The writer John Gray has described the current standing-room-only situation on Earth as an example of a “population spike”; the same sort of thing you see with rats or rabbits when they’re provided with particularly easy pickings. Indeed, Gray also proposes a new Latin tag for us; no longer should we be called Homo sapiens, but Homo rapens, such has been the ferocity with which we’ve munched our way along the world’s buffet. Gray anticipates an era of resource wars and pandemics as the world warms; the population collapse will be cataclysmic — from 11 billion in the middle part of this century to…? Well, who can say?
Clearly the human suffering embodied in this stark subtraction is inconceivably vast; luckily we lack the equipment to empathise with it.
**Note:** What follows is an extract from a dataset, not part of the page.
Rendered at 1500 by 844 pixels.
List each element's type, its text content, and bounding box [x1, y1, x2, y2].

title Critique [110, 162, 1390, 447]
Humanity is not a single family of angels but a great mass of chimpanzee troupes. Those who place a premium on human exclusivity — whether progressives who look for a technological fix or the Luddites of Earth First! — cannot help but be angry with us and themselves: we screwed it up. As things get worse, the self-hatred of humanity will ramp up accordingly. But those of us who truly accept that people are animals just like any others will have at once the most sympathy and the most detachment.
We couldn’t help despoiling the world — it’s in our nature. You cannot expect a puppy to rub its nose in its own shit — but that doesn’t make you love it any the less. I have the luxury of doubt: I don’t know if there ever will be a world without us. What I do know is that sympathy and detachment are a better basis for action than anger and recrimination.